Help him.
The woman in white started going transparent up on the mountainside. Dylan shielded her eyes from the hazy light pouring down through the trees, trying to keep her in sight. With a bit of apprehension, she began the trudge upward, using the tight growth of pines and beech to help her over the roughest of the terrain.
By the time she clambered up onto the ridge where the apparition had been standing, the woman was gone. Dylan carefully walked the ledge of rock, and found that it was wider than it appeared from below. The sandstone was weathered dark from the elements, dark enough that a deep vertical slit in the rock had been invisible to her until now.
It was from within that narrow wedge of lightless space that Dylan heard the detached, ghostly whisper once again.
Save him.
She looked around her and saw only wilderness and rock. There was no one up here. Now, not even a trace of the ethereal figure who lured her this far up the mountain alone.
Dylan turned her head to look into the gloom of the rock’s crevice. She put her hand into the space and felt cool, damp air skate over her skin.
Inside that deep black cleft, it was still and quiet.
As quiet as a tomb.
If Dylan was the type to believe in creepy folklore monsters, she might have imagined one could live in a hidden spot like this. But she didn’t believe in monsters, never had. Aside from seeing the occasional dead person, who’d never caused her any harm, Dylan was about as practical—even cynical—as could be.
It was the reporter in her that made her curious to know what she might truly find inside the rock. Assuming you could trust the word of a dead woman, who did she think needed help? Was someone injured in there? Could someone have gotten lost way up here on this steep crag?
Dylan grabbed a small flashlight from an outer pocket of her backpack. She shined it into the opening, noticing just then that there were vague chisel marks around and within the crevice, as if someone had worked to widen it. Although not any time recently, based on the weathered edges of the tool’s marks.
“Hello?” she called into the darkness. “Is anyone in here?”
Nothing but silence answered.
Dylan pulled off her backpack and carried it in one hand, her other hand wrapped around the slim barrel of her flashlight. Walking forward she could barely fit through the crevice; anyone larger than her would have been forced to go in sideways.
The tight squeeze only lasted a short distance before the space angled around and began to open up. Suddenly she was inside the thick rock of the mountain, her light beam bouncing off smooth, rounded walls. It was a cave—an empty one, except for some bats rustling out of a disturbed sleep overhead.
And from the look of it, the space was mostly manmade. The ceiling rose at least twenty feet over Dylan’s head. Interesting symbols were painted on each wall of the small cavern. They looked like some odd sort of hieroglyphics: a cross between bold tribal markings and interlocking, gracefully geometric patterns.
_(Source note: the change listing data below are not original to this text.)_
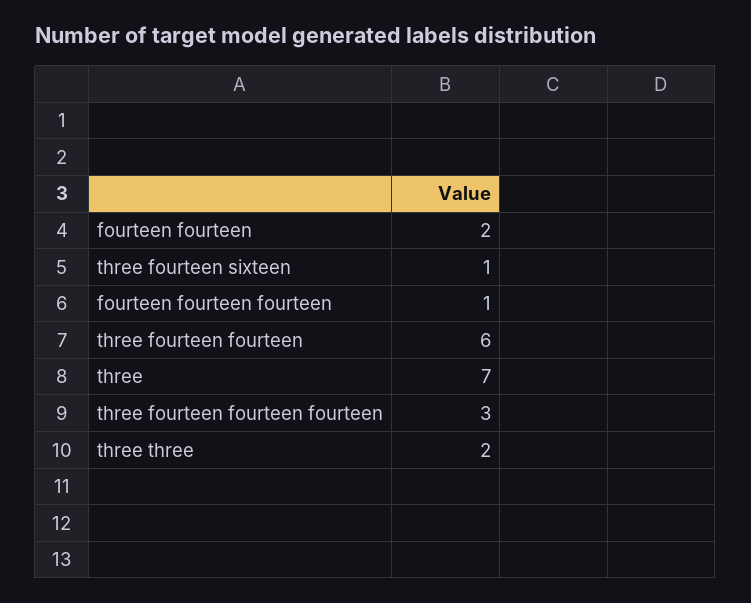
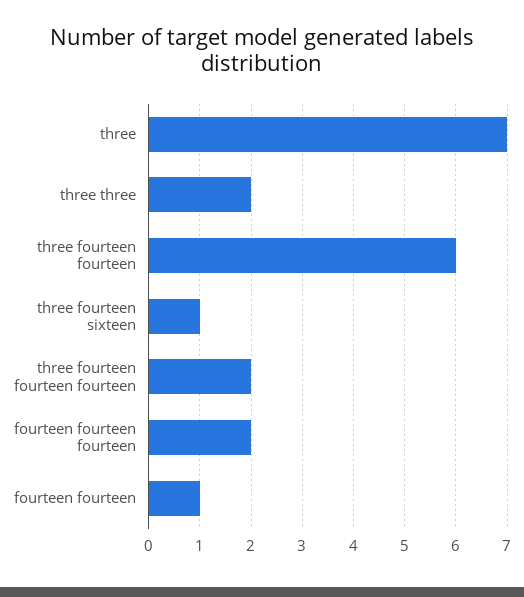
fourteen fourteen: 2 -> 1
fourteen fourteen fourteen: 1 -> 2
three fourteen fourteen fourteen: 3 -> 2

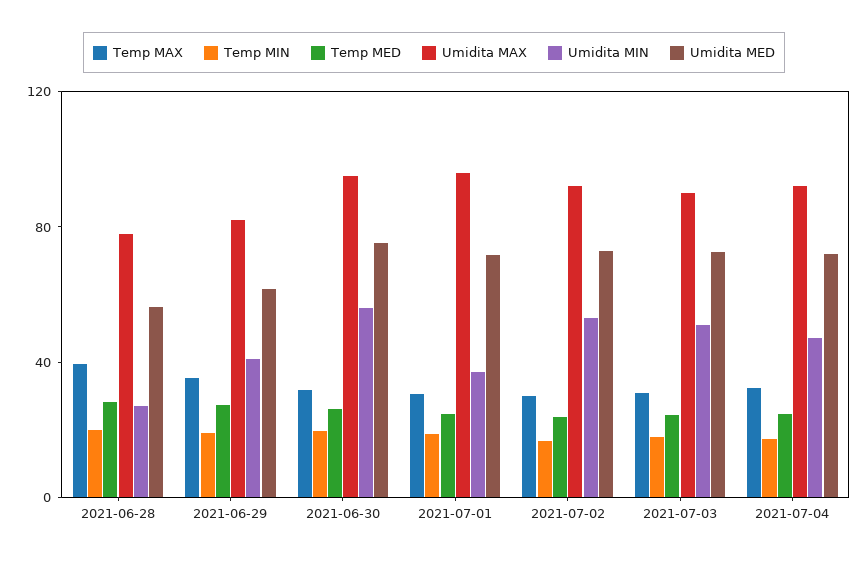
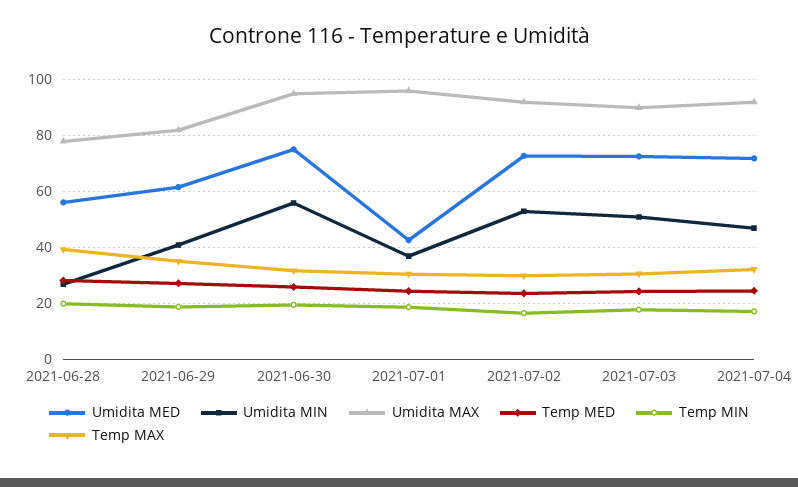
Umidita MED, 2021-07-01: 70 -> 42.5

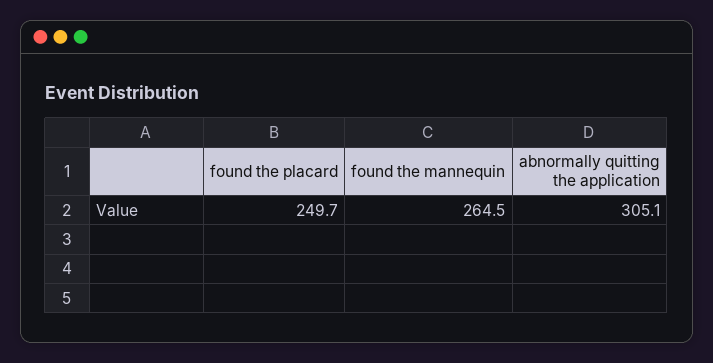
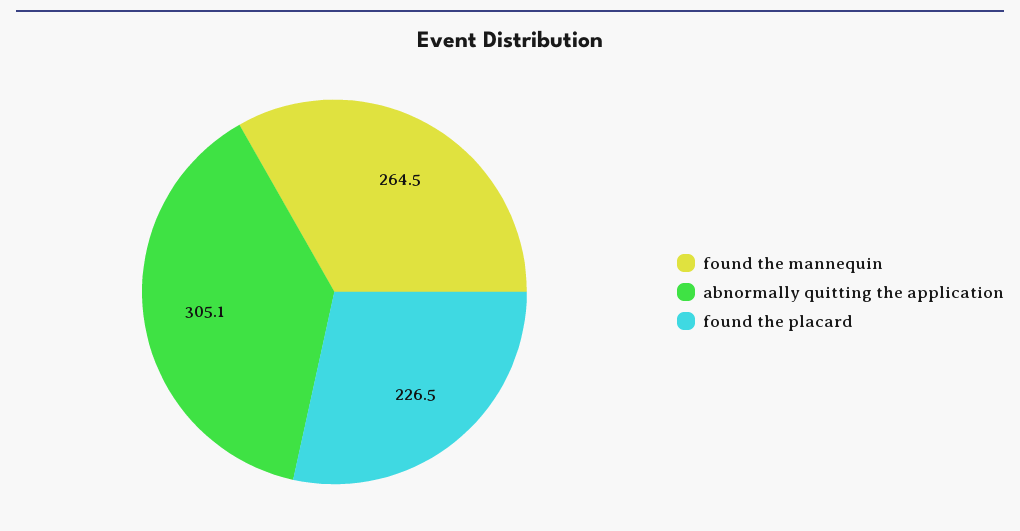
found the placard: 249.7 -> 226.5

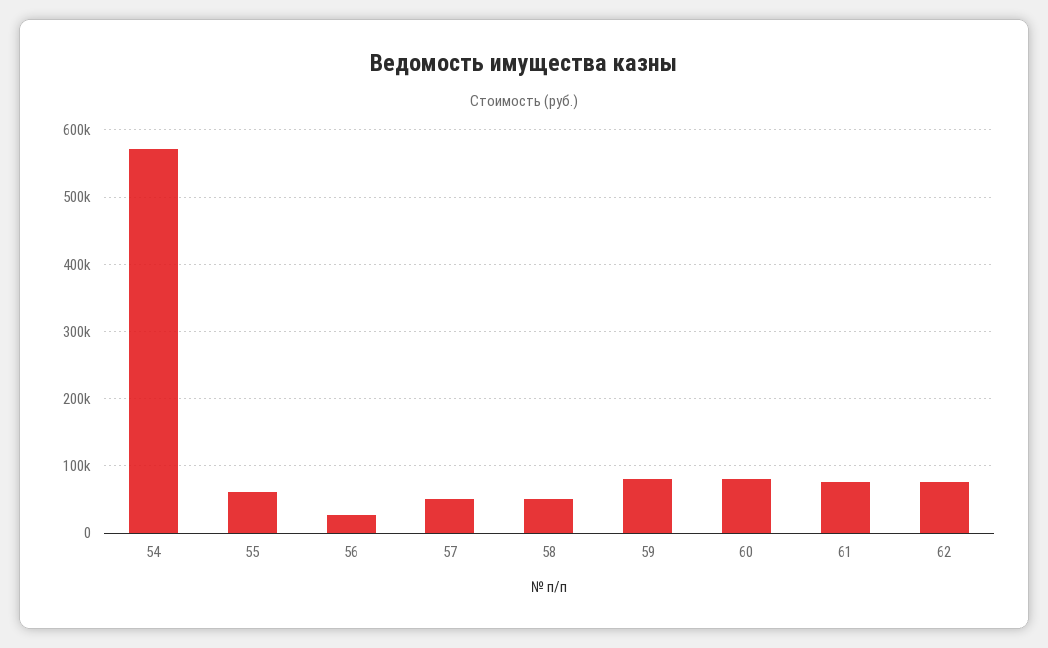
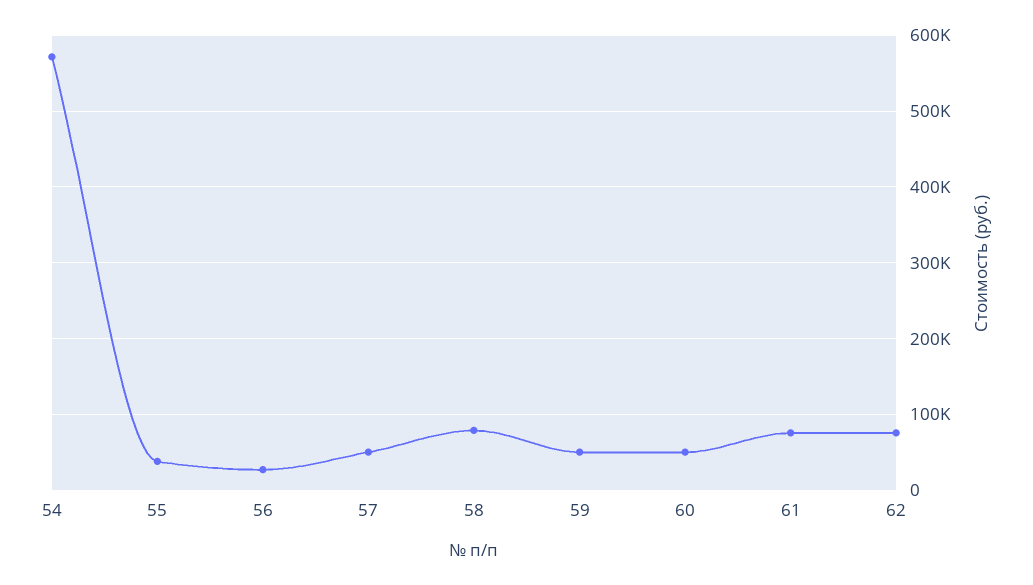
55: 60000 -> 40000
58: 50000 -> 80000
59: 80000 -> 50000
60: 80000 -> 50000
Dylan walked closer to one of the walls, mesmerized by the beauty of the strange artwork. She panned the small beam of her flashlight to the right, breathless to find the elaborate decoration continuing all around her. She took a step toward the center of the cave. The toe of her hiking boot knocked into something on the earthen floor. Whatever it was clattered hollowly as it rolled away. Dylan swept her light over the ground and gasped.
Oh, shit.
It was a skull. White bone glowed against the darkness, the human head staring up at her with sightless, vacant sockets.
If this was the him the dead woman wanted Dylan to help out, it looked like she got there about a hundred years too late.
Dylan moved the light farther into the gloom, unsure what she was searching for, but too fascinated to leave just yet. The beam skidded over another set of bones—Jesus, more aged human remains scattered on the floor of the cave.
Goose bumps prickled on Dylan’s arms from a draft that seemed to rise out of nowhere.
And that’s when she saw it.
A large rectangular block of stone sat on the other side of the darkness. More markings like the ones covering the walls were painted onto the carved bulk of the object.
Dylan didn’t have to move closer to realize that she was looking at a crypt. A thick slab had been placed over the top of the tomb. It was moved aside, skewed slightly off the stone crypt as if pushed away by incredibly strong hands.
Was someone—or something—laid to rest in there?
Dylan had to know.
She crept forward, flashlight gripped in suddenly perspiring fingers. A few paces away now, Dylan angled the beam into the opening of the tomb.